- INSTRUCTIONS FOR THE TASK
Go through the lines below and count those that contain "Budget"; the number is all that should be returned.

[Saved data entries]
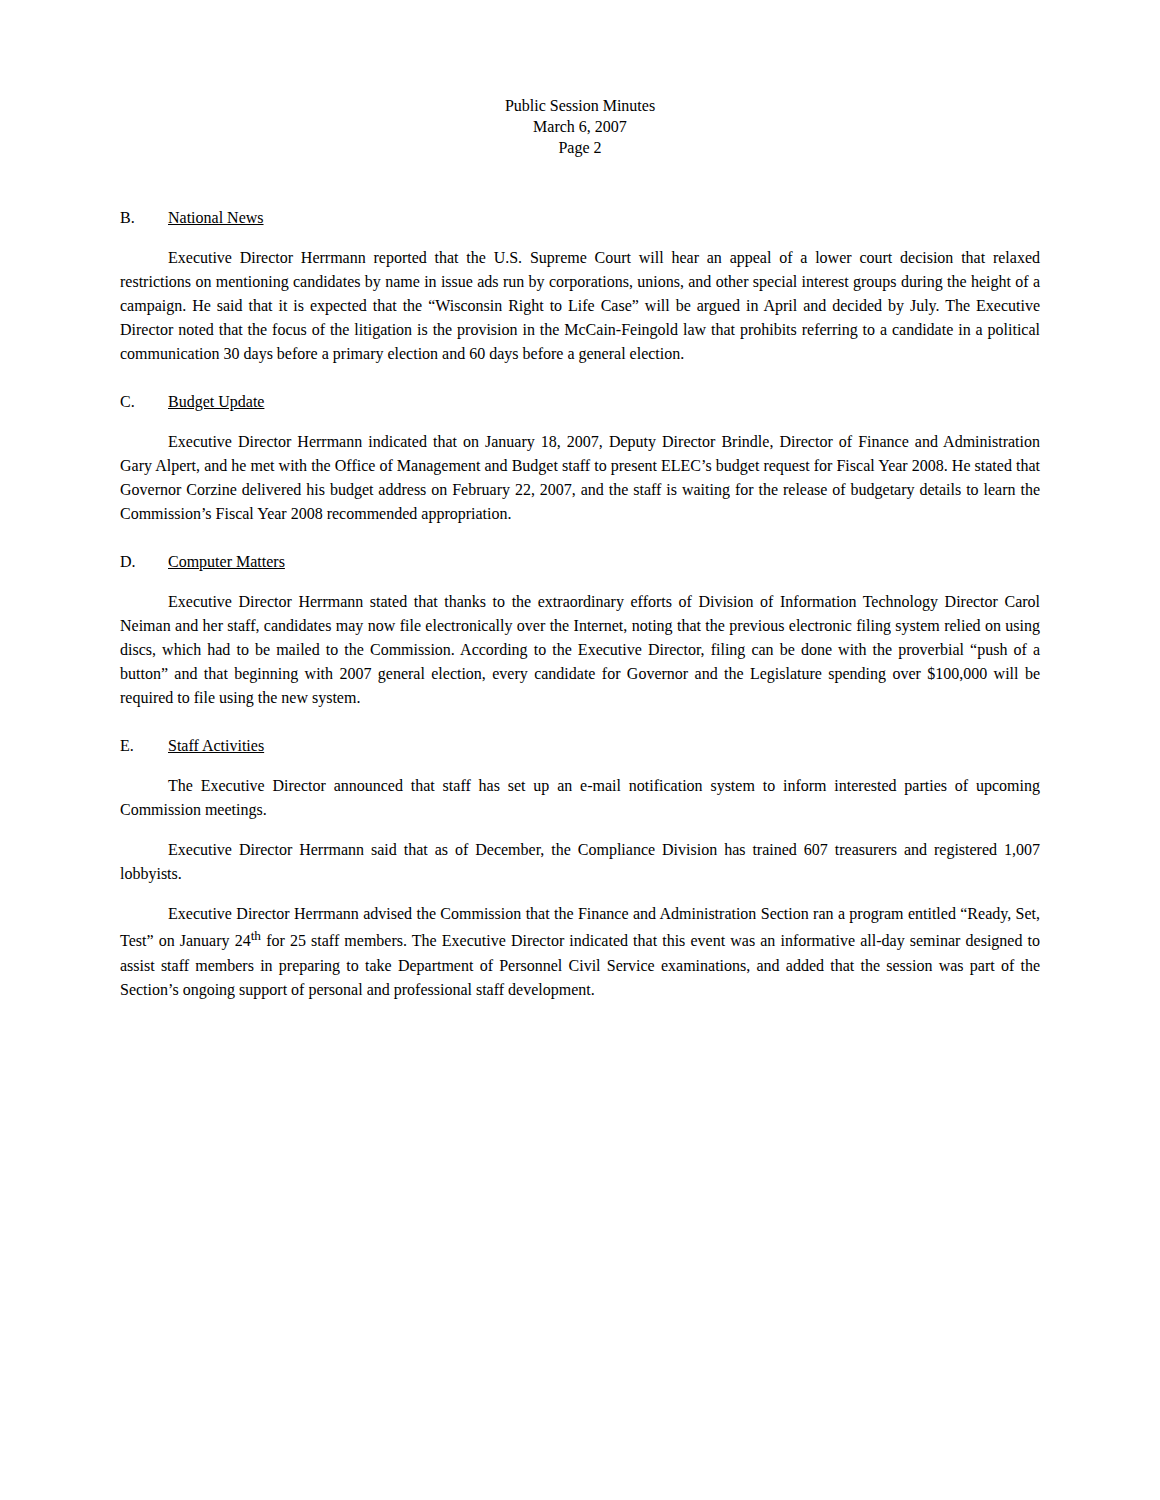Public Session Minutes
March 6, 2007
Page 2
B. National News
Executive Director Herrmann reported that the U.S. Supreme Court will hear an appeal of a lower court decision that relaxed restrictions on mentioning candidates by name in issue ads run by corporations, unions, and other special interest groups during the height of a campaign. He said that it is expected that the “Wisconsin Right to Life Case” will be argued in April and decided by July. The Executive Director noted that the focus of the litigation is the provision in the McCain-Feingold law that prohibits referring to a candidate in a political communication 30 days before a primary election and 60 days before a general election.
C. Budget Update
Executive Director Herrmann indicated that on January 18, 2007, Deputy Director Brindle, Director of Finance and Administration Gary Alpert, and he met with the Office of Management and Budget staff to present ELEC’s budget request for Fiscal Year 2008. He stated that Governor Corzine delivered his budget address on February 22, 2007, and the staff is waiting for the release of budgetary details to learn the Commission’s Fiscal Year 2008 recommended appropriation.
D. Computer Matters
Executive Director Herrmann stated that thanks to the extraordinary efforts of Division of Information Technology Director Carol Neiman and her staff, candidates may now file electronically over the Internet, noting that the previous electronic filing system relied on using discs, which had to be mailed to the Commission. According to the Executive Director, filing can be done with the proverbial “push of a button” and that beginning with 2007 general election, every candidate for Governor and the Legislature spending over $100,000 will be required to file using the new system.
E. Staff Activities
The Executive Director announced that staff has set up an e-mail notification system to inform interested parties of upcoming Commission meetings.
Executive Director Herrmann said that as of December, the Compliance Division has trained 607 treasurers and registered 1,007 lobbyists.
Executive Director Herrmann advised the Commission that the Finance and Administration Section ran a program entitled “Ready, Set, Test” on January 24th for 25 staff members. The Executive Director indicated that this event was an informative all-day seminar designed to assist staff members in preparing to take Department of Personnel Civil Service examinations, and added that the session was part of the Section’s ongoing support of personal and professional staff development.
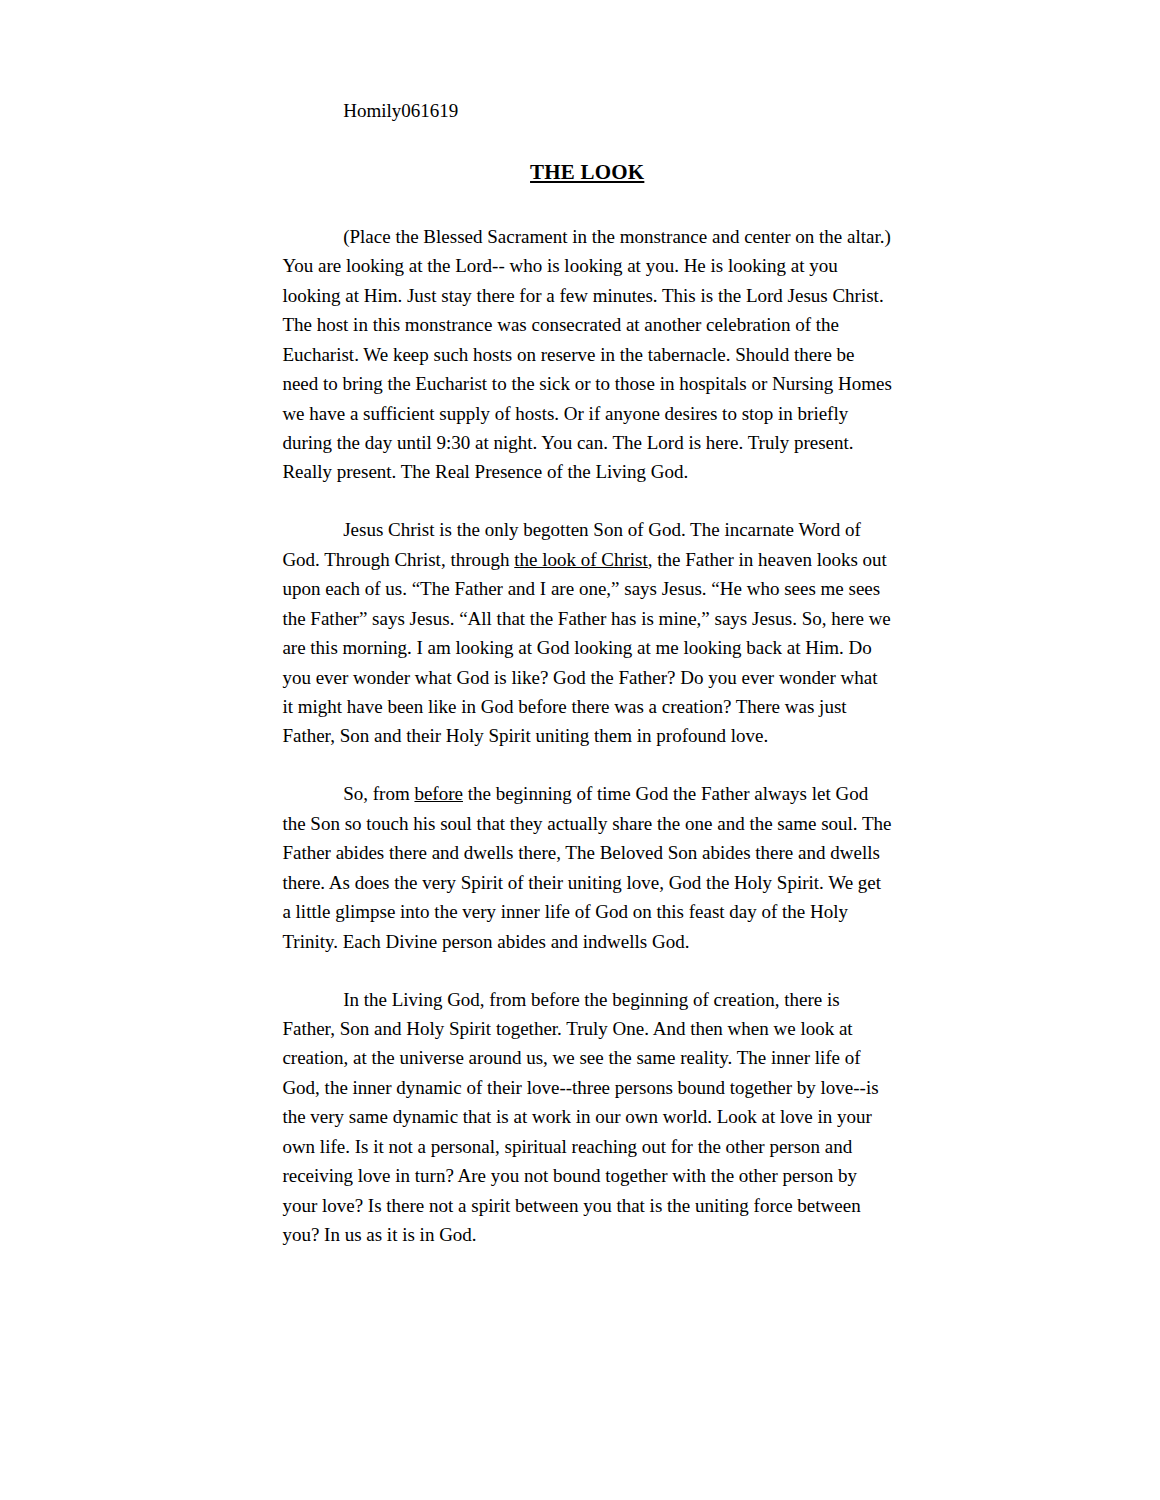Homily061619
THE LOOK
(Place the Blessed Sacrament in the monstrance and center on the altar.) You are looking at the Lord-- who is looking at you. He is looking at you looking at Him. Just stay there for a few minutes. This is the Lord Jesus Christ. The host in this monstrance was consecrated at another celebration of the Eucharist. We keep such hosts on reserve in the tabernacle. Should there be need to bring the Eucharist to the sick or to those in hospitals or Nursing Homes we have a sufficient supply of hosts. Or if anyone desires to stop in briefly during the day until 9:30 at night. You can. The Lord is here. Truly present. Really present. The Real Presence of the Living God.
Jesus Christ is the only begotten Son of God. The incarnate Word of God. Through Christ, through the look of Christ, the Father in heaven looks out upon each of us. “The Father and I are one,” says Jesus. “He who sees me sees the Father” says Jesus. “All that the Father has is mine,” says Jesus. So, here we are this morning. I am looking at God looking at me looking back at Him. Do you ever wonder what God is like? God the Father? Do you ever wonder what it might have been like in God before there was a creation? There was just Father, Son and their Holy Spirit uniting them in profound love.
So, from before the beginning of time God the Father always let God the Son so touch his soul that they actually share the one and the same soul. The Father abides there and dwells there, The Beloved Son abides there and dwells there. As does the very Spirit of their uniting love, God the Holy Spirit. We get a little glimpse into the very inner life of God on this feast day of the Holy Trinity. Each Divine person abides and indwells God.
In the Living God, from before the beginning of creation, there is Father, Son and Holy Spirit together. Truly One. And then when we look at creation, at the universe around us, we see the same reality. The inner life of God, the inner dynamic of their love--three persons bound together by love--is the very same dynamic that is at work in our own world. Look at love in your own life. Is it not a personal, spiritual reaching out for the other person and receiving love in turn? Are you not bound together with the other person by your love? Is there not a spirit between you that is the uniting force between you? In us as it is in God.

- ANSWER BOX
2